The paper proposes UECB, the first algorithm to adaptively switch actions based on convergence bounds, achieving sublinear regret in equilibrium bandit problems.

Findings

UECB achieves regret of O(log T + τ_c log τ_c + τ_c log log T).

Both epidemic and game control are special cases with dominant τ_c log τ_c regret.

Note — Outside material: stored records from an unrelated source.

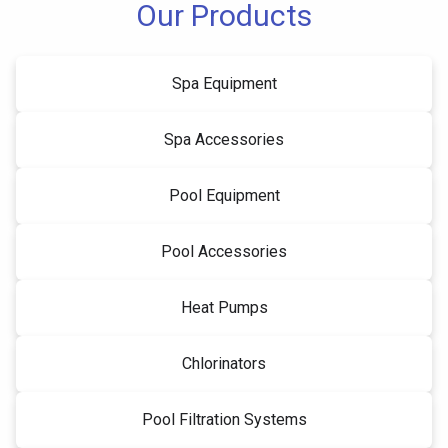
Our Products
Spa Equipment
Spa Accessories
Pool Equipment
Pool Accessories
Heat Pumps
Chlorinators
Pool Filtration Systems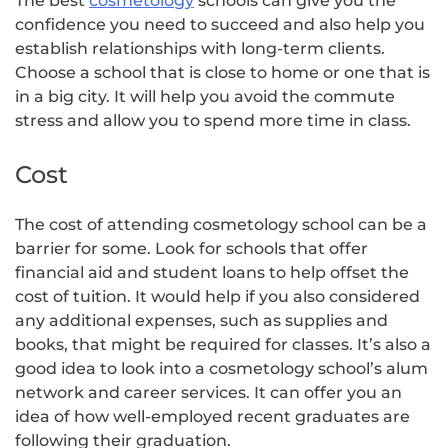
The best
cosmetology
schools can give you the
confidence you need to succeed and also help you
establish relationships with long-term clients.
Choose a school that is close to home or one that is
in a big city. It will help you avoid the commute
stress and allow you to spend more time in class.
Cost
The cost of attending cosmetology school can be a
barrier for some. Look for schools that offer
financial aid and student loans to help offset the
cost of tuition. It would help if you also considered
any additional expenses, such as supplies and
books, that might be required for classes. It’s also a
good idea to look into a cosmetology school’s alum
network and career services. It can offer you an
idea of how well-employed recent graduates are
following their graduation.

Numerical tests confirm UECB's effectiveness in applications.

Abstract

Consider a decision-maker that can pick one out of $K$ actions to control an unknown system, for $T$ turns. The actions are interpreted as different configurations or policies. Holding the same action fixed, the system asymptotically converges to a unique equilibrium, as a function of this action. The dynamics of the system are unknown to the decision-maker, which can only observe a noisy reward at the end of every turn. The decision-maker wants to maximize its accumulated reward over the $T$ turns. Learning what equilibria are better results in higher rewards, but waiting for the system to converge to equilibrium costs valuable time. Existing bandit algorithms, either stochastic or adversarial, achieve linear (trivial) regret for this problem. We present a novel algorithm, termed Upper Equilibrium Concentration Bound (UECB), that knows to switch an action quickly if it is not worth it to wait until the equilibrium is reached. This is enabled by employing convergence bounds to determine how far the system is from equilibrium. We prove that UECB achieves a regret of $\mathcal{O}(\log(T)+\tau_c\log(\tau_c)+\tau_c\log\log(T))$ for this equilibrium bandit problem where $\tau_c$ is the worst case approximate convergence time to equilibrium. We then show that both epidemic control and game control are special cases of equilibrium bandits, where $\tau_c\log \tau_c$ typically dominates the regret. We then test UECB numerically for both of these applications.